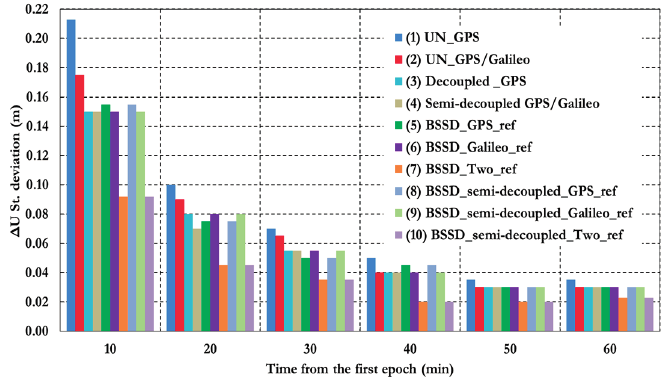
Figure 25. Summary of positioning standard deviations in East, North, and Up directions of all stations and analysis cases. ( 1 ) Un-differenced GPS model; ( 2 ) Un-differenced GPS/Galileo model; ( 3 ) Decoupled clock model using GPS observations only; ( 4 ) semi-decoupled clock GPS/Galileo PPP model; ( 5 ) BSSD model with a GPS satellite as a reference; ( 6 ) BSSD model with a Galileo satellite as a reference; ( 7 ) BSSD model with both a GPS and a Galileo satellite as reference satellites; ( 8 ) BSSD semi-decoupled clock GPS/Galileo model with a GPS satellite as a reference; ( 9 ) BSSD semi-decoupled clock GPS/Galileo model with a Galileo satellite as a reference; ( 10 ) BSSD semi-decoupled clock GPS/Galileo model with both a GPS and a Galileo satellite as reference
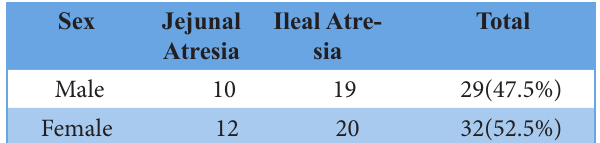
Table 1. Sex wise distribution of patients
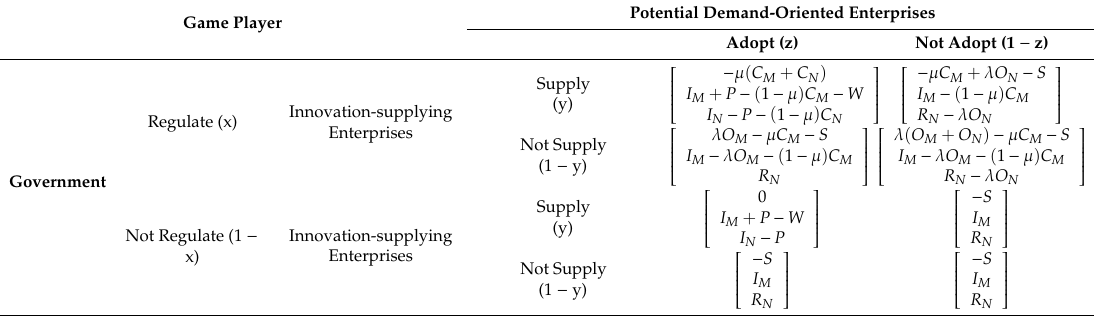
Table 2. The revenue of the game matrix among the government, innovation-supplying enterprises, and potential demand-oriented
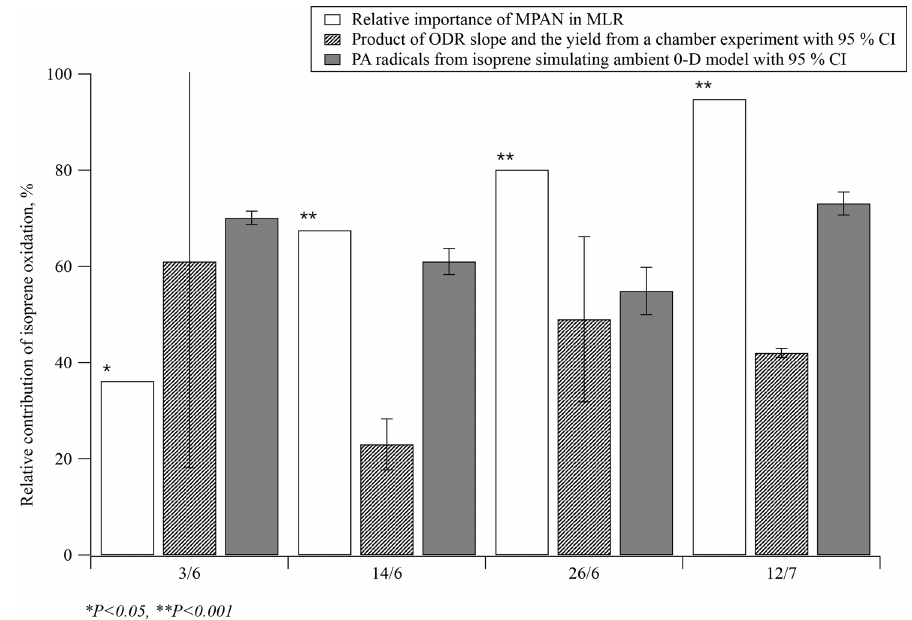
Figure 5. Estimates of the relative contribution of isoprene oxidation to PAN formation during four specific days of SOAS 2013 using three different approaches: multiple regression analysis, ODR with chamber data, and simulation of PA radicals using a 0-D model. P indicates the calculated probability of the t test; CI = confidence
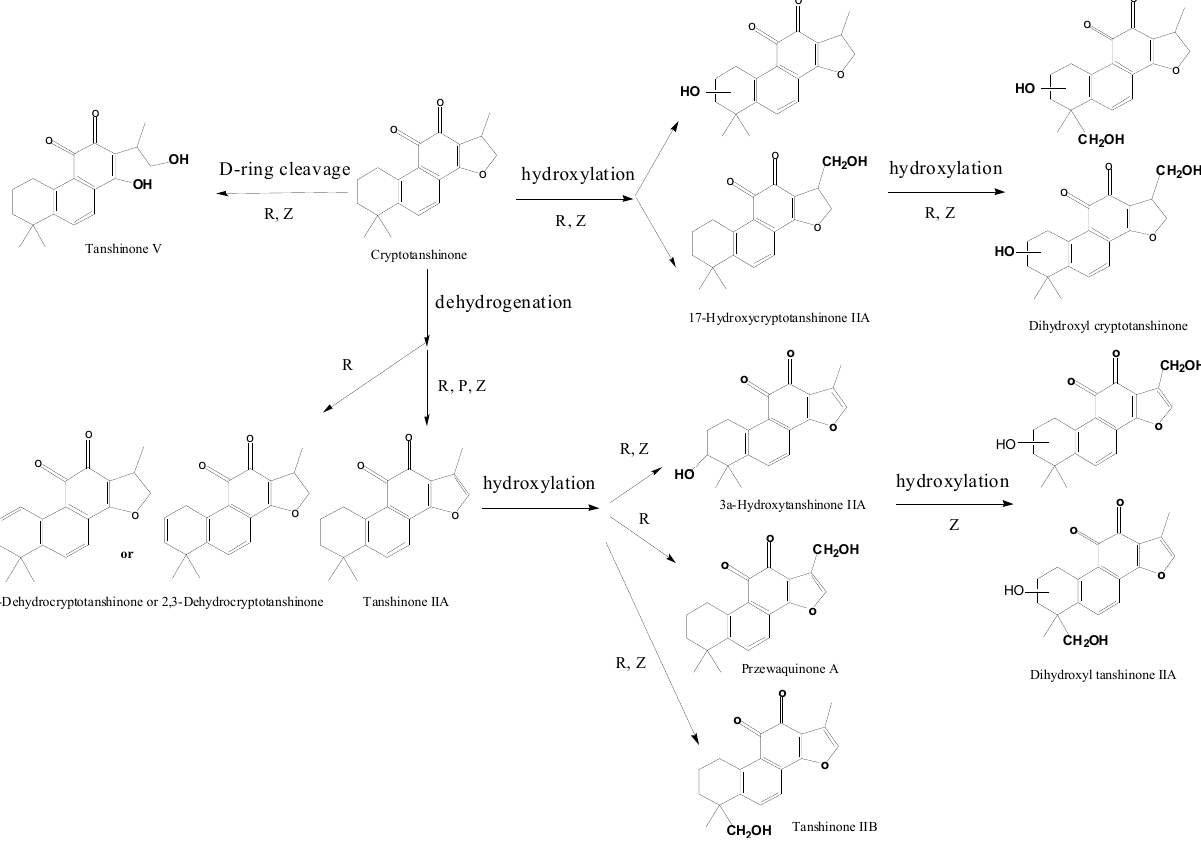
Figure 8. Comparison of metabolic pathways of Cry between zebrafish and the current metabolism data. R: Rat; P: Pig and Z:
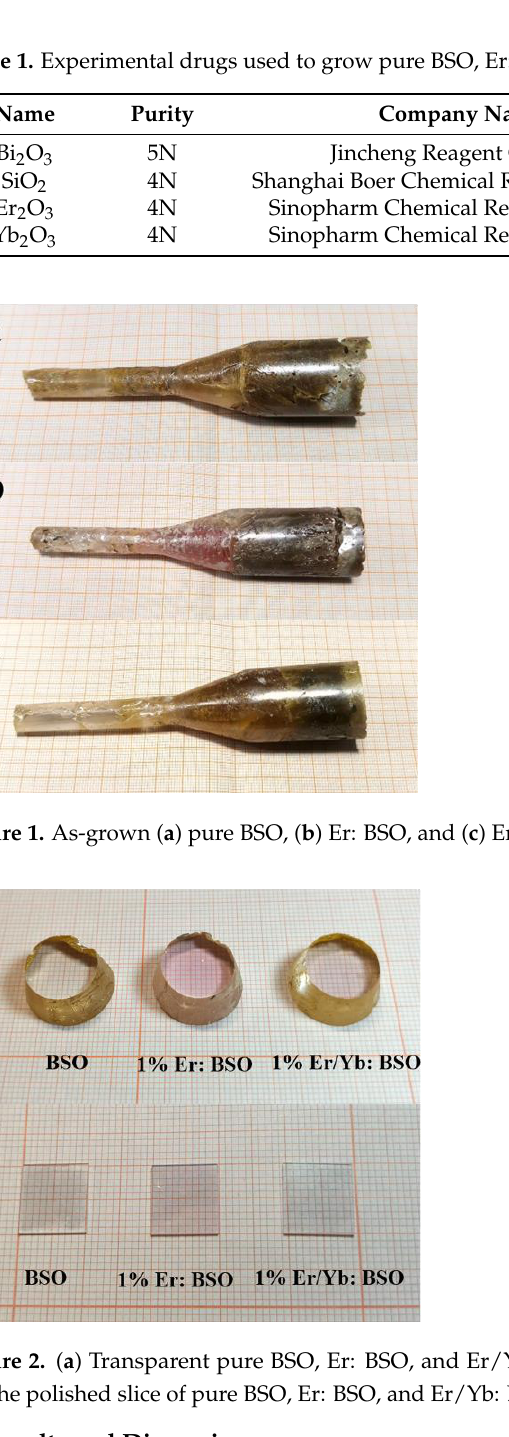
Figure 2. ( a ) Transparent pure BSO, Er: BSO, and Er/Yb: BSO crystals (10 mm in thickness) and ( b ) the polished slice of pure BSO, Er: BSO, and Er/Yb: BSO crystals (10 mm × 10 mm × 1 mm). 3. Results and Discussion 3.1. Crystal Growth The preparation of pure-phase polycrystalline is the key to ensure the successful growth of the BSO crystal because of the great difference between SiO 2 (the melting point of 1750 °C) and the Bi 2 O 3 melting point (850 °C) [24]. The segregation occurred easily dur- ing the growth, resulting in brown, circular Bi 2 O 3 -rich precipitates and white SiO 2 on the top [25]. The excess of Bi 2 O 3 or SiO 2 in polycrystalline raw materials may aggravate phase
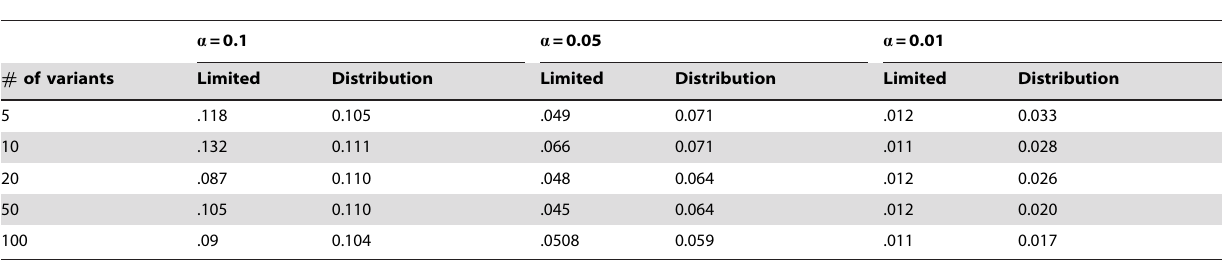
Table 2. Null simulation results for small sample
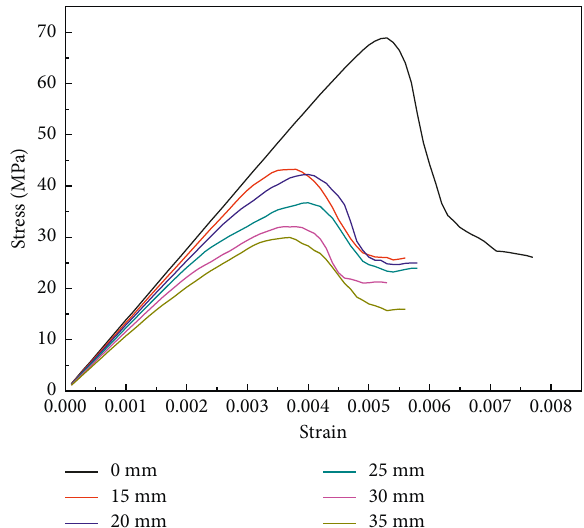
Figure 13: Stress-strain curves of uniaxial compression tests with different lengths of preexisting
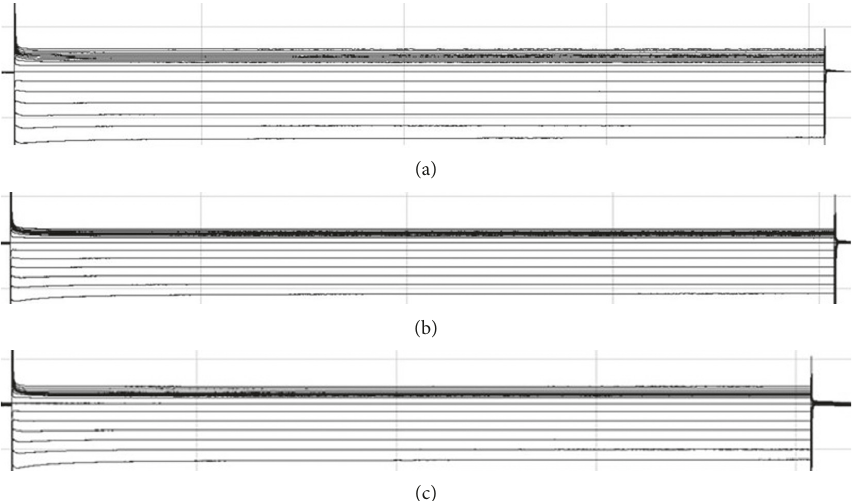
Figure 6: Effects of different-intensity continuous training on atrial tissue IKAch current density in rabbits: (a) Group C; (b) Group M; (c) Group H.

*****

__TASK REQUIREMENTS__
From the line with "Figure 13: Stress-strain" to the final line of the entries above, reproduce each line exactly and nothing else; the pictures stay out.

__ANSWER SECTION__
Figure 13: Stress-strain curves of uniaxial compression tests with different lengths of preexisting
Figure 6: Effects of different-intensity continuous training on atrial tissue IKAch current density in rabbits: (a) Group C; (b) Group M; (c) Group H.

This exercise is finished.